Study text:
┄┄┄┄┄┄┄┄┄┄┄┄┄┄┄┄┄┄┄┄
Multiple sclerosis is the first cause of progressive neurological disability among young adults living in Western countries. Its diagnosis is mostly based on clinical evaluation, neuroimaging, and in some cases cerebrospinal fluid (CSF) analysis, but no definitive diagnostic test exists. We proposed here that the exploration of tears from multiple sclerosis patients could lead to the discovery of new biomarkers.

Experimental design

Thirty multiple sclerosis patients (20% men) recruited to the Geneva University Hospitals were included in our study (mean age ± SD [years]: 42.4 ± 15.9). Twenty-five control patients (32% men) were also enrolled (mean age ± SD [years]: 42.7±15.1). Tears, CSF or blood was collected for each patient. Three independent quantitative (tandem mass tag) experiments were carried out between tears from multiple sclerosis and control patients. Protein verification was performed by Western blot on tears and CSF and by ELISA on serum samples.
┄┄┄┄┄┄┄┄┄┄┄┄┄┄┄┄┄┄┄┄
Your tasks:
A: Print the part of the multiple sclerosis text from "Thirty multiple sclerosis" up to and including "on serum samples.".
B: Proceed with the multiple sclerosis text, continuing after its last sentence.
The items that come next are separate material and are not part of the multiple sclerosis text.

[Records from a data source]
┄┄┄┄┄┄┄┄┄┄┄┄┄┄┄┄┄┄┄┄
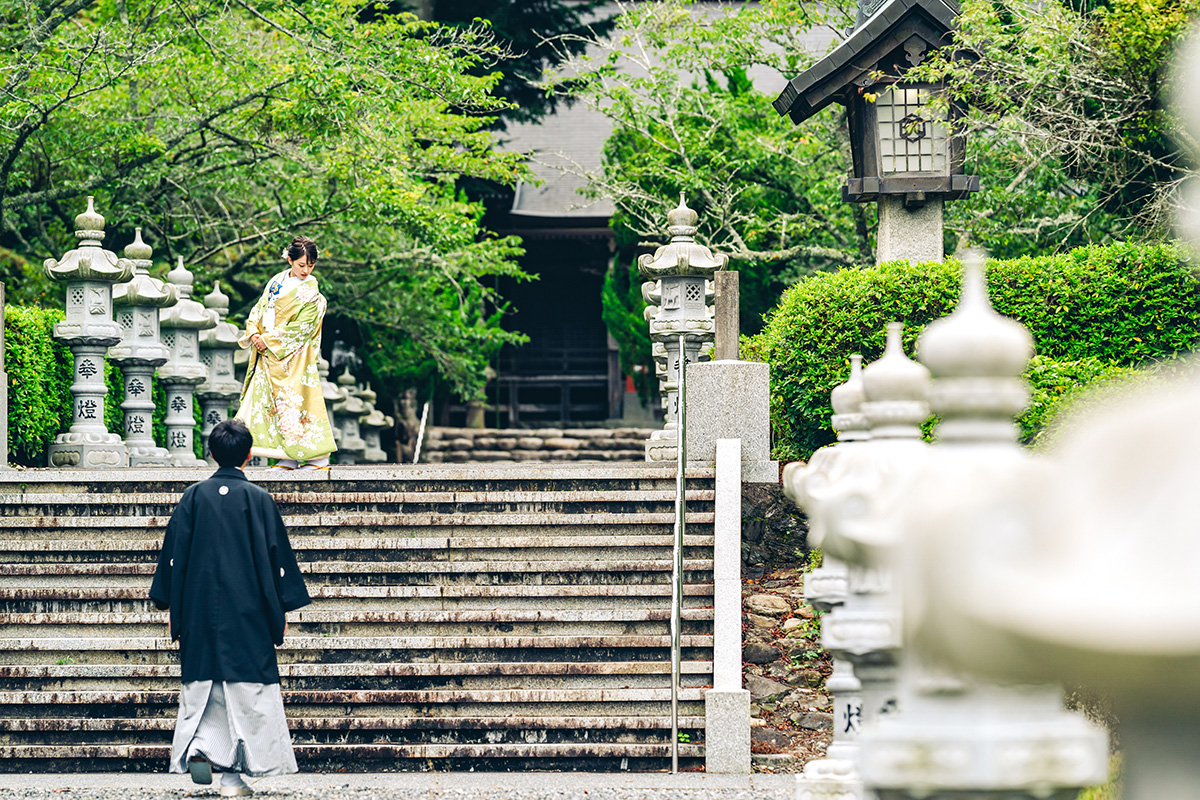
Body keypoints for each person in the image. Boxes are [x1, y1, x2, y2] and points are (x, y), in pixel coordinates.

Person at [149, 418, 311, 796]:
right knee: (247, 689)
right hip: (249, 610)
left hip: (198, 608)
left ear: (210, 453)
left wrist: (171, 605)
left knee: (206, 685)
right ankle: (234, 777)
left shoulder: (192, 497)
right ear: (250, 456)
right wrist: (281, 609)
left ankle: (203, 748)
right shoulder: (259, 500)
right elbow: (276, 562)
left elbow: (174, 557)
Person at [235, 235, 337, 470]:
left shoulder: (312, 294)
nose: (306, 270)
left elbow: (302, 329)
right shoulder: (275, 282)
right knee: (269, 406)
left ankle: (318, 458)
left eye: (311, 265)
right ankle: (286, 456)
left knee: (298, 405)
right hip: (269, 353)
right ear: (290, 259)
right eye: (302, 264)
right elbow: (259, 309)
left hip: (295, 357)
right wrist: (254, 334)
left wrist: (268, 341)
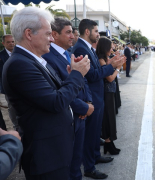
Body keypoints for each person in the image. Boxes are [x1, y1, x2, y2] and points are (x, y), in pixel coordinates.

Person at [3, 7, 91, 179]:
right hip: (46, 156)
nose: (52, 39)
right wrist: (76, 74)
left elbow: (56, 92)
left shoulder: (34, 60)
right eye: (48, 34)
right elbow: (56, 102)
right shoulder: (20, 64)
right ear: (29, 34)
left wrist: (71, 74)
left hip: (54, 150)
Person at [42, 18, 94, 180]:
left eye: (73, 32)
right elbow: (58, 89)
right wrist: (83, 108)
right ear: (55, 35)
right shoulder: (48, 57)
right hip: (70, 114)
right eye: (68, 32)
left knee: (76, 160)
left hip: (81, 114)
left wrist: (89, 103)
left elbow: (83, 80)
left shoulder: (69, 54)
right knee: (68, 162)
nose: (73, 36)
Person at [72, 19, 124, 179]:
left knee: (95, 133)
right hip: (92, 98)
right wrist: (112, 66)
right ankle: (89, 167)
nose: (98, 34)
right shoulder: (81, 48)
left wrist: (110, 64)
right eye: (96, 31)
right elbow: (93, 75)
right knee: (90, 135)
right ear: (87, 32)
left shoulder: (87, 47)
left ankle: (95, 156)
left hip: (97, 97)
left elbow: (96, 70)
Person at [96, 37, 124, 155]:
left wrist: (115, 60)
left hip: (110, 92)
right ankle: (108, 142)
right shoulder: (101, 59)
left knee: (111, 117)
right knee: (108, 118)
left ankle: (110, 142)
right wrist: (118, 67)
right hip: (106, 92)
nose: (112, 48)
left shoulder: (105, 58)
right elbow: (110, 77)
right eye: (110, 46)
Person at [0, 34, 17, 132]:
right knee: (12, 107)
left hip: (21, 86)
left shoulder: (19, 53)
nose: (11, 44)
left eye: (13, 42)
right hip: (8, 88)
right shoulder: (1, 56)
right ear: (3, 43)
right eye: (8, 42)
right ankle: (16, 127)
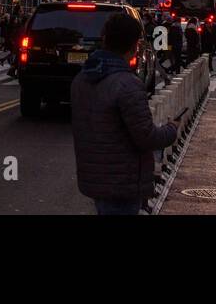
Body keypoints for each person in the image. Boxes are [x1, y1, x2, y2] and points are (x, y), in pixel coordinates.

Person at [70, 13, 179, 215]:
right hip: (123, 182)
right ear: (134, 45)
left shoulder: (82, 79)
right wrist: (172, 129)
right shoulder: (128, 84)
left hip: (94, 178)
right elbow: (146, 137)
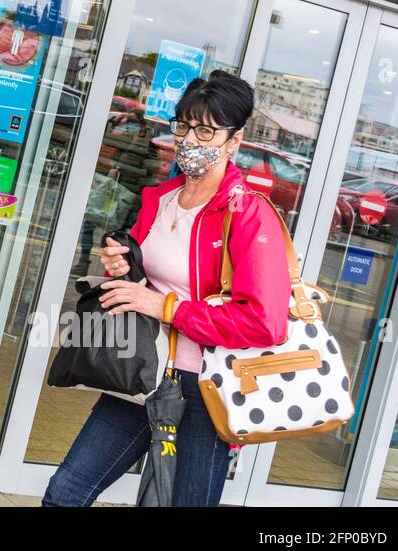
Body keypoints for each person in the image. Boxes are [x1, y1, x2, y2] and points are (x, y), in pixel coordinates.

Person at [44, 70, 291, 506]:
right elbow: (142, 277)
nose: (190, 139)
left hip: (205, 387)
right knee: (66, 493)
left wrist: (166, 307)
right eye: (183, 126)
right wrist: (123, 263)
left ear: (235, 140)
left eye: (206, 130)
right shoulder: (161, 199)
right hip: (144, 371)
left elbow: (264, 323)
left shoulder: (248, 215)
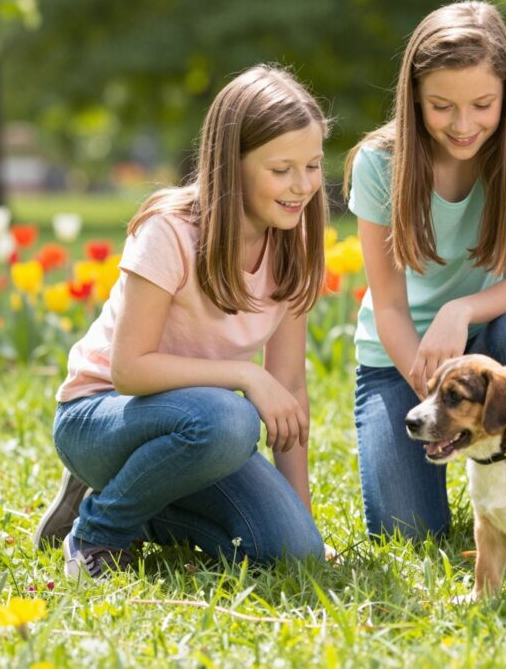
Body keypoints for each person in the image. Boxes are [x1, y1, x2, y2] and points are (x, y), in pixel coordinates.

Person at [33, 64, 329, 579]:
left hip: (197, 431)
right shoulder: (169, 232)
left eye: (313, 165)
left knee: (292, 551)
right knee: (233, 419)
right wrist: (245, 374)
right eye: (282, 170)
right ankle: (98, 531)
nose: (302, 186)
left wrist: (302, 519)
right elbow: (129, 370)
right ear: (231, 165)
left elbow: (289, 389)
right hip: (101, 417)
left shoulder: (294, 240)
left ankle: (130, 501)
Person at [344, 0, 506, 540]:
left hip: (492, 345)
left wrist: (459, 311)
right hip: (401, 358)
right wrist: (435, 398)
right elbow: (389, 308)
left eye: (483, 105)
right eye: (441, 106)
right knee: (409, 532)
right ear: (415, 98)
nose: (464, 126)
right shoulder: (379, 162)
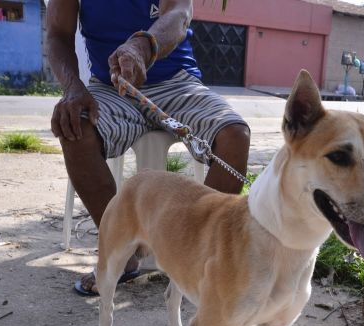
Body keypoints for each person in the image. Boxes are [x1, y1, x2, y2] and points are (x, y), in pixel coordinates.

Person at [46, 0, 250, 294]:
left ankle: (197, 257)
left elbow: (179, 14)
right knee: (75, 130)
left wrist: (144, 46)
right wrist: (72, 87)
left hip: (177, 82)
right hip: (109, 85)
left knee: (235, 136)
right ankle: (121, 253)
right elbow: (57, 34)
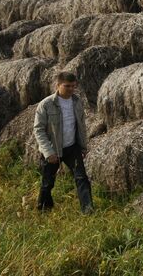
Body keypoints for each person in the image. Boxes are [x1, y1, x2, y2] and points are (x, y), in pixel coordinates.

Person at [33, 71, 94, 214]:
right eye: (67, 86)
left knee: (82, 178)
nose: (71, 89)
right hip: (53, 149)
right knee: (48, 183)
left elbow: (81, 126)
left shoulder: (77, 102)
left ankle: (88, 210)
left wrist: (83, 147)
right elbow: (38, 130)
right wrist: (48, 152)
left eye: (73, 86)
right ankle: (43, 209)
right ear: (58, 85)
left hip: (72, 148)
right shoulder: (46, 104)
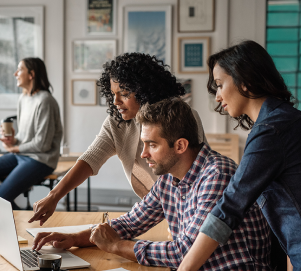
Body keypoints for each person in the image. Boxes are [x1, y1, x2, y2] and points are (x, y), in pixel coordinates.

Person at [32, 98, 272, 270]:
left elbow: (182, 253)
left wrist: (117, 247)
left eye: (152, 145)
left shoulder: (216, 174)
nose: (143, 154)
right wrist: (75, 238)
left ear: (180, 146)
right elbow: (131, 222)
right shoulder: (169, 178)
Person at [29, 53, 207, 225]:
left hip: (190, 208)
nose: (115, 101)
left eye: (124, 93)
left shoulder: (180, 117)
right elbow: (91, 158)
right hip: (154, 209)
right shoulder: (118, 122)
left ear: (145, 90)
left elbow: (196, 173)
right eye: (113, 93)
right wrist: (53, 197)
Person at [177, 40, 301, 271]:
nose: (217, 96)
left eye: (220, 84)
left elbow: (230, 206)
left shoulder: (271, 131)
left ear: (246, 80)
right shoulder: (284, 120)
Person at [0, 57, 62, 210]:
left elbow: (42, 144)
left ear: (31, 74)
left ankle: (17, 224)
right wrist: (13, 140)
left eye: (19, 70)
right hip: (21, 156)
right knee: (0, 200)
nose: (15, 74)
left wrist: (15, 148)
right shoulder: (23, 98)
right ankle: (14, 215)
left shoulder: (45, 101)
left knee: (0, 200)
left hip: (40, 160)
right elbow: (25, 138)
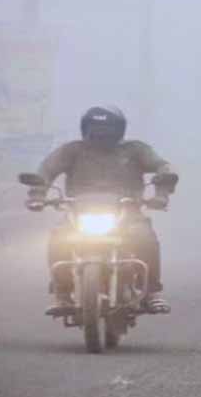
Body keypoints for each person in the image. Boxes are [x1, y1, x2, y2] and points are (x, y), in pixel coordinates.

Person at [26, 106, 178, 315]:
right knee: (59, 238)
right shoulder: (72, 150)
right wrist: (37, 195)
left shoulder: (136, 150)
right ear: (85, 128)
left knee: (145, 237)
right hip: (79, 212)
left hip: (127, 212)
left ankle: (151, 292)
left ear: (119, 129)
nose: (101, 133)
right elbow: (46, 170)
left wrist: (161, 193)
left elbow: (163, 167)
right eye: (95, 127)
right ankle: (62, 294)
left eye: (107, 128)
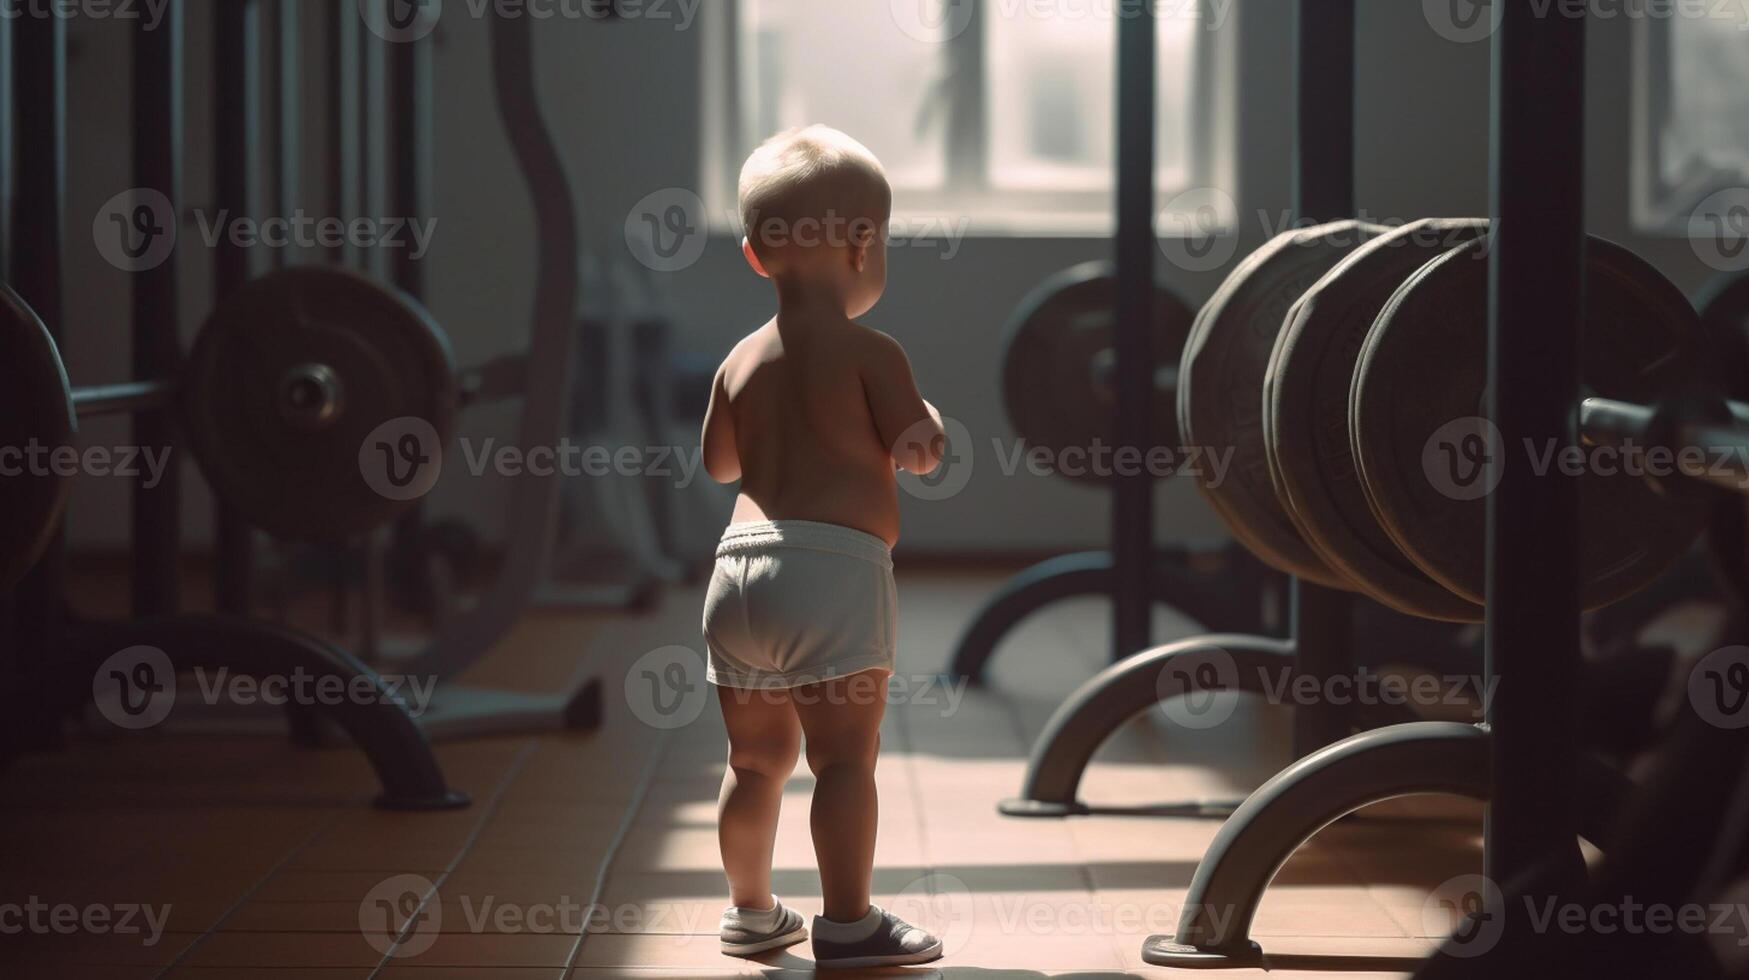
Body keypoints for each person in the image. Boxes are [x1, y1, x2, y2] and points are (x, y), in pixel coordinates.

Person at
┄┄┄┄┄┄┄┄┄┄┄┄┄┄┄┄┄┄┄┄
Results:
A:
Thirty multiple sclerosis patients (20% men) recruited to the Geneva University Hospitals were included in our study (mean age ± SD [years]: 42.4 ± 15.9). Twenty-five control patients (32% men) were also enrolled (mean age ± SD [years]: 42.7±15.1). Tears, CSF or blood was collected for each patient. Three independent quantitative (tandem mass tag) experiments were carried out between tears from multiple sclerosis and control patients. Protein verification was performed by Western blot on tears and CSF and by ELISA on serum samples.

B:
Results

Combined proteomics analyses provided 185 identified tear proteins. Among the differential proteins, alpha-1 antichymotrypsin was the only one to be significantly increased in the three experiments with similar ratios (ratios 1.6 to 2.5, p < 0.05). Its tear, CSF and serum elevation were further confirmed by Western blot and ELISA, respectively.

Conclusions and clinical relevance

This study supports the concept that modifications of the tear proteome can reflect biological abnormalities associated with multiple sclerosis and perhaps other inflammatory conditions affecting the CNS. In addition, alpha-1 antichymotrypsin elevation in tear fluid emerges as a promising biomarker for the diagnosis of multiple sclerosis.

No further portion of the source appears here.